Recruiters give muted response to Labour’s plans for the NHS

Recruiters have given a muted welcome to Labour’s plans for a pay rise for NHS workers and to require trusts to legislate to ensure safe staffing levels.

According to reports, shadow health secretary Jonathan Ashworth is to announce the new measures in a speech today that would see a Labour government lift the 1% cap on pay rises for NHS staff, and move towards public sector wages being agreed through collective bargaining and the evidence of independent pay review bodies. 

Labour would also legislate to require NHS trusts to have regard for patient safety when setting staffing levels.

While welcoming the commitment to patient safety these measures would bring, recruiters have expressed concerns they could also kill off innovation in terms of trusts seeking more innovative solutions to resourcing problems, while also raising questions over how such pay rises could be paid for.

Barry Pactor, group managing director at ttm Healthcare, while welcoming Labour’s plans told Recruiter he would worry about how the health service would be able to afford these changes. 

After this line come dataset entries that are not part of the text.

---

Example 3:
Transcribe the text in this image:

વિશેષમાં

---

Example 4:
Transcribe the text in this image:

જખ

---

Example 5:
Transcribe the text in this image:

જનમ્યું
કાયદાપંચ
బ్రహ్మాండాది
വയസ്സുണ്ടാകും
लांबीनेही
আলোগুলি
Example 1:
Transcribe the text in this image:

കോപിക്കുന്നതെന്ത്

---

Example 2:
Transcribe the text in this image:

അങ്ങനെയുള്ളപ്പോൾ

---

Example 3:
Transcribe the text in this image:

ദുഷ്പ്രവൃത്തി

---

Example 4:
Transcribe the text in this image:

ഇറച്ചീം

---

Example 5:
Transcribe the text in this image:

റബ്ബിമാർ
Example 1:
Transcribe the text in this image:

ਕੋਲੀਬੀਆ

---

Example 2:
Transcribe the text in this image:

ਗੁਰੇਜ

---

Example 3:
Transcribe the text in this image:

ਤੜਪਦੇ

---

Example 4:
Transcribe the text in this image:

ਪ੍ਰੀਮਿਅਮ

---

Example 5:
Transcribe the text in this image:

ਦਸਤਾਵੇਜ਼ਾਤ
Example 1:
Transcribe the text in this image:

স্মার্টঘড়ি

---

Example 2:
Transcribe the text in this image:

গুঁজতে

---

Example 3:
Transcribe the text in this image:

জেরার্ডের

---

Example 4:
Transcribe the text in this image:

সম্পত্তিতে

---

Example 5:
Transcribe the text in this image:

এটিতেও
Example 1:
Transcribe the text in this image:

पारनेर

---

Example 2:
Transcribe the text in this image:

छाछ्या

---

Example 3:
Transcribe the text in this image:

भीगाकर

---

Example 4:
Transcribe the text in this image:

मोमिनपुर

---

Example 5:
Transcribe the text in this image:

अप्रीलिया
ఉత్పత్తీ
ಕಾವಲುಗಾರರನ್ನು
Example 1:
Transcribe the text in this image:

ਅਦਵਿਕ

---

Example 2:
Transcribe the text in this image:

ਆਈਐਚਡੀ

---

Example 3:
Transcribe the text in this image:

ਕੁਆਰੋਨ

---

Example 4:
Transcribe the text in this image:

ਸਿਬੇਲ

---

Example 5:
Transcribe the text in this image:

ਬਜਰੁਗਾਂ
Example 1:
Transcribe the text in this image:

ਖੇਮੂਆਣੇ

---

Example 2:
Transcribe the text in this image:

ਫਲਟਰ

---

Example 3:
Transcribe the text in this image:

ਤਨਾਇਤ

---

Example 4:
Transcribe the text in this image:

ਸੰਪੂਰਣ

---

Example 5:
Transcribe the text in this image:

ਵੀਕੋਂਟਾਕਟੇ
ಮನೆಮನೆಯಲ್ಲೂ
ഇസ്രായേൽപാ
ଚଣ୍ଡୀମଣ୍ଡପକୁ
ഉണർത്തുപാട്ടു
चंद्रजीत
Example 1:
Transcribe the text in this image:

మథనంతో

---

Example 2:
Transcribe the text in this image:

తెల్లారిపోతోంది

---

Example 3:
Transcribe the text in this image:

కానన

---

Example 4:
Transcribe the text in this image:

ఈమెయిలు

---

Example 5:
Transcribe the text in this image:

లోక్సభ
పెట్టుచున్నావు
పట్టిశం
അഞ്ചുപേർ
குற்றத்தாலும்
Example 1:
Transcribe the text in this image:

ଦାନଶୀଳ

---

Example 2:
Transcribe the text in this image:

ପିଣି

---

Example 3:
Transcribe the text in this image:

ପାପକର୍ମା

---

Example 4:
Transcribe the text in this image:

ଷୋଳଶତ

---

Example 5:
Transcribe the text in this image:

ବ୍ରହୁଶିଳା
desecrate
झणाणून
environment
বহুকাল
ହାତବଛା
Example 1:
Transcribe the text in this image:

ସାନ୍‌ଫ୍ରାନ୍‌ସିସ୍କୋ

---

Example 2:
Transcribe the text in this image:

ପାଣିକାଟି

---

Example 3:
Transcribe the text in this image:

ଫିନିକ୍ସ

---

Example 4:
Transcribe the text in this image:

He said there would be an impact on additional staffing that would be required in the short term “when there is such a significant shortage right now … exacerbated by Brexit and the shortfall in training numbers”. “Some of these plans will go some way to fixing this in the future but in the short term, solutions are required.”

Meanwhile, Claire Billenness, MD at HCL Workforce, told Recruiter NHS trusts already make extensive use of the “break glass” mechanism at their disposal, which enables trusts to make use of agencies to ensure safe staffing, while the rules of supply and demand continue to apply.

She added cost pressures have caused trusts to be innovative about resourcing solutions. “What trusts are doing is they are looking at innovative ways to the way they are staffing wards and units. They are looking at new roles – nurse associates, nurse practitioner roles. 

“The biggest challenge the NHS faces are the constraints around the contracts through which people are employed and that’s really down to the Royal Colleges to actually say what people can and can’t do within their remit.

“They’ve worked out it is a much better approach to have prescribing pharmacists rather than having to rely on junior doctors to write prescriptions for people who are waiting to leave hospital. Chances are a pharmacist is probably better qualified and better experienced to be able to prescribe medicines for people to go home with.

“The pressure that government is putting on hospitals is making them rethink the way they deliver services for a modern world, as opposed to the way things were always done in the past.”

Also commenting on Labour’s plans, Candace Imison, director of policy at health think tank Nuffield Trust, said it was good to see staffing issues recognised by Labour as one of the biggest challenges currently facing the NHS.

“The seven years of pay restraint endured by NHS staff have led to nurses seeing a 14% real-term reduction in their wages since 2010, and we know that applications for nursing courses from mature students, who have valuable life skills to offer the health service, have fallen since bursaries for nursing courses were abolished.

“However, both these pledges potentially come with significant price tags for which Labour will have to commit extra funding, or else the NHS simply won’t be able to afford the staff it already has.”